> _Stored data_
******

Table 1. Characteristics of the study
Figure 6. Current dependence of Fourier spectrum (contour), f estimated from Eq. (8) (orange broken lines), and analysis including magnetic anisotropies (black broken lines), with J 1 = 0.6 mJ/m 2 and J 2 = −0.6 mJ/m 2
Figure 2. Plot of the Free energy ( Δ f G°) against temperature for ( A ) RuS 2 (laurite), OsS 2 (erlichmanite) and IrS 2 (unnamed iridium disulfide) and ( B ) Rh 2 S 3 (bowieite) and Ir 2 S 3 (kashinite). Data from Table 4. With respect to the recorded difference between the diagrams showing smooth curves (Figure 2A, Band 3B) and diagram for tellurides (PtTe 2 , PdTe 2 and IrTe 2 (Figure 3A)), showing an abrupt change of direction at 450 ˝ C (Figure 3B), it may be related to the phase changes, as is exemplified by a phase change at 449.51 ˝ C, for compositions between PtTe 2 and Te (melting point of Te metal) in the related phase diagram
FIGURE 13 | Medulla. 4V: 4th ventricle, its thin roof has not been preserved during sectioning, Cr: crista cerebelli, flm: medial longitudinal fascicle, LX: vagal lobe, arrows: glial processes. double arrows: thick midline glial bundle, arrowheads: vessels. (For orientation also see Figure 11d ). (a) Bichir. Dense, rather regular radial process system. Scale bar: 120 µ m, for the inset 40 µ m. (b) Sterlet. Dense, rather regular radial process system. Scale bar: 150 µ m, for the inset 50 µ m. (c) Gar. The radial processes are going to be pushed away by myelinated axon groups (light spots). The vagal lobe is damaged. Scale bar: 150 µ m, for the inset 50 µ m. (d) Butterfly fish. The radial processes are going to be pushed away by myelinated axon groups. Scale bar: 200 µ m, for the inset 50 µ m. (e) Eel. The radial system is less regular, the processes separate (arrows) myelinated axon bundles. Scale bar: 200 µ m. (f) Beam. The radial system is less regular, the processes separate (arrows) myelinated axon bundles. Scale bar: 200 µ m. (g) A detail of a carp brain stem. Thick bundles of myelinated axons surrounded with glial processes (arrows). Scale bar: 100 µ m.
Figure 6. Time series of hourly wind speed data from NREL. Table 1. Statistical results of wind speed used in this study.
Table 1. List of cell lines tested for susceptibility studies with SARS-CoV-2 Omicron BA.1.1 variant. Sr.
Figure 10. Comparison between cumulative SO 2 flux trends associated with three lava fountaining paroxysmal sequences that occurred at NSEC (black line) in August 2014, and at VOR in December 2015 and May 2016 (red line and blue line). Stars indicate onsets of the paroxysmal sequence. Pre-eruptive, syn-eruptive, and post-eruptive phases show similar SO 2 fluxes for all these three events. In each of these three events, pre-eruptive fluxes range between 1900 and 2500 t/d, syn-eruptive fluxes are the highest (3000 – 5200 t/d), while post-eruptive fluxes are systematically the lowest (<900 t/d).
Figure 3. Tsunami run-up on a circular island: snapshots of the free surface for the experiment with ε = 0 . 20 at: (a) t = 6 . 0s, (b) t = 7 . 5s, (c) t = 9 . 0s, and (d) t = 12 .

******

> _EXERCISE_
Filter the records for lines holding the string "black". Copy each one.

> _RESULT FOR THIS TASK_
Figure 6. Current dependence of Fourier spectrum (contour), f estimated from Eq. (8) (orange broken lines), and analysis including magnetic anisotropies (black broken lines), with J 1 = 0.6 mJ/m 2 and J 2 = −0.6 mJ/m 2
Figure 10. Comparison between cumulative SO 2 flux trends associated with three lava fountaining paroxysmal sequences that occurred at NSEC (black line) in August 2014, and at VOR in December 2015 and May 2016 (red line and blue line). Stars indicate onsets of the paroxysmal sequence. Pre-eruptive, syn-eruptive, and post-eruptive phases show similar SO 2 fluxes for all these three events. In each of these three events, pre-eruptive fluxes range between 1900 and 2500 t/d, syn-eruptive fluxes are the highest (3000 – 5200 t/d), while post-eruptive fluxes are systematically the lowest (<900 t/d).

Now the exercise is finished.